I don't think you understand what's being discussed in this thread. That L4D behavior is not at all relevant. The hitbox displacement is not related to the networking in any way and it's also not "iffy", it's intentional game design. The Source games forward displace the hit boxes on moving targets to approximate ballistics lead with hitscan weapons. Without the displacement, you would aim directly at the leaping hunters, which is unnatural enough to completely throw off anyone expecting a semblance of real-world weapon behavior. Think clay pigeons. It's fairly unique to Valve's games. Most shooters with hitscan weapons don't do it, and it's got nothing to do with how the networking negotiates hits.

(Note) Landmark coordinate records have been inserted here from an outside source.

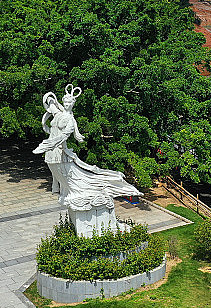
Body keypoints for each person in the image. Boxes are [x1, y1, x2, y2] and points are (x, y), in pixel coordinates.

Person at [32, 84, 141, 212]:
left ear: (73, 104)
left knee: (75, 180)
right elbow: (50, 104)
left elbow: (64, 135)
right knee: (62, 178)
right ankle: (71, 194)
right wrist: (50, 98)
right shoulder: (59, 114)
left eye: (69, 103)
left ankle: (105, 186)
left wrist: (47, 145)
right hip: (52, 154)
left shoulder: (70, 120)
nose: (67, 104)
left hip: (59, 153)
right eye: (65, 102)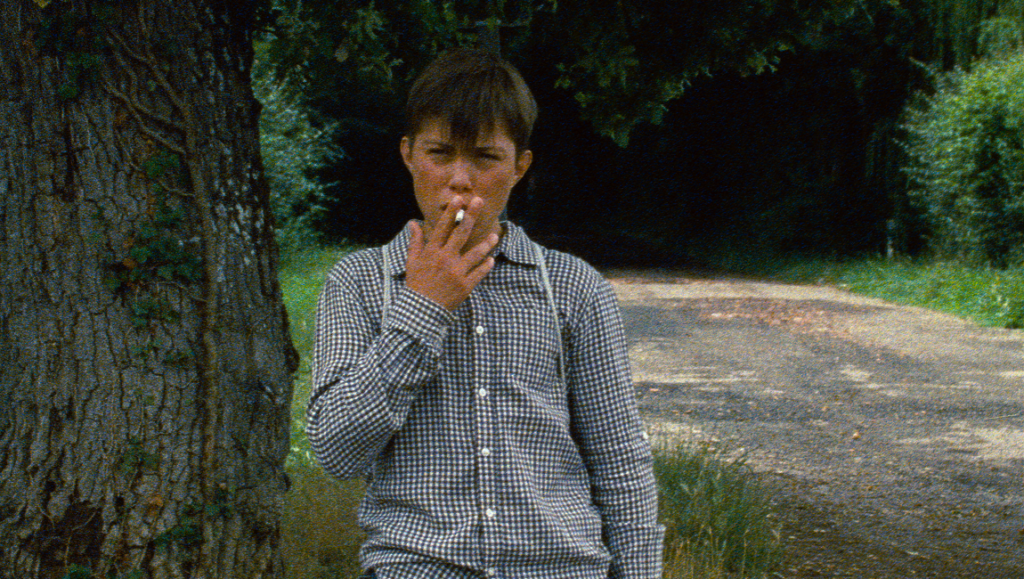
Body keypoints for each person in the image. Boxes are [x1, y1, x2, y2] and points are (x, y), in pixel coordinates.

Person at [307, 48, 663, 579]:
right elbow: (336, 451)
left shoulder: (572, 287)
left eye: (485, 157)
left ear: (519, 167)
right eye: (439, 152)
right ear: (408, 155)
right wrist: (422, 307)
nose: (460, 180)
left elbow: (620, 461)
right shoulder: (360, 282)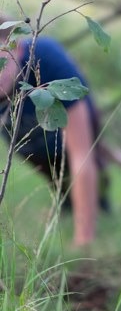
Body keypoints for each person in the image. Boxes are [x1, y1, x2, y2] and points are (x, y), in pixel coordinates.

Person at [0, 18, 109, 248]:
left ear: (16, 49)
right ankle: (65, 202)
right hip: (33, 144)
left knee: (88, 177)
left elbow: (81, 153)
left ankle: (96, 206)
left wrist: (84, 239)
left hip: (69, 132)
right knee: (56, 181)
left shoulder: (47, 58)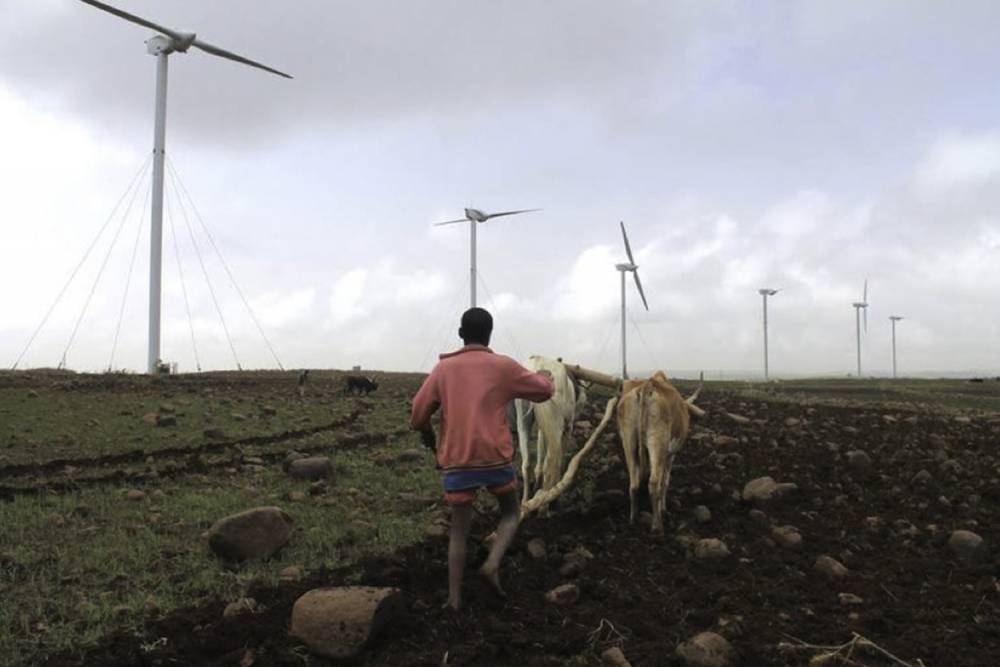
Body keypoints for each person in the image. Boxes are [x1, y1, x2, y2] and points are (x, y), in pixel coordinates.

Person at [410, 307, 554, 610]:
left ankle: (454, 599)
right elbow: (543, 392)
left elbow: (417, 414)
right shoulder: (502, 367)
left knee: (459, 531)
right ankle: (492, 563)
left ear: (461, 334)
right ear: (490, 335)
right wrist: (546, 377)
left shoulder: (443, 370)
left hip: (457, 464)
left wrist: (427, 432)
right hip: (495, 462)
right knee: (511, 513)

You might be confused in that it involves adding lead, but it's critically different from the RO networking issue discussed here because it is not a factor of latency. In an online environment, L4D corrects for your latency so, as long as you were firing at the hitbox, the shot will hit, period. The hitbox displacement works the same for everyone, be it in single player, LAN or online, and it's always by the same amount. Once you know how to shoot a pouncing hunter, that's how you do it, consistently, all the time. It's completely up to the shooter.
In RO, by contrast, the networking-added lead is purely a factor of an ever-fluctuating network delay, and it's in addition to the actual weapon ballistics. To describe it visually, imagine that L4D Hunter was in RO2 and he didn't have the hitbox displacement. The hitboxes displayed in that video would be roughly where you would want to aim with a PPSh in order to hit him, to account for the bullet flight time. But that would only hit him if you were in single player. If you were online with RO2, to actually hit the Hunter, you have to aim even farther ahead by some amount based on your latency (a decent connection would be about 7 to 10 times farther ahead than the hitbox is) and that extra distance would fluctuate constantly based on internet connection vagaries and how your actions line up with server tickrate. Additionally, if the hunter were to change direction between when you fire and when your message gets to the server, then even if you were aiming in what was once the right place, your shot would still miss. Since you can't predict an aimpoint with any sort of reliability, there's now a large element of random chance introduced and it's largely out of the shooter's hands. A Hunter would be nearly impossible to hit in RO2's networking model.
Essentially, it's the difference between shooting bullets at a target and lobbing trigger-delayed paintballs at them.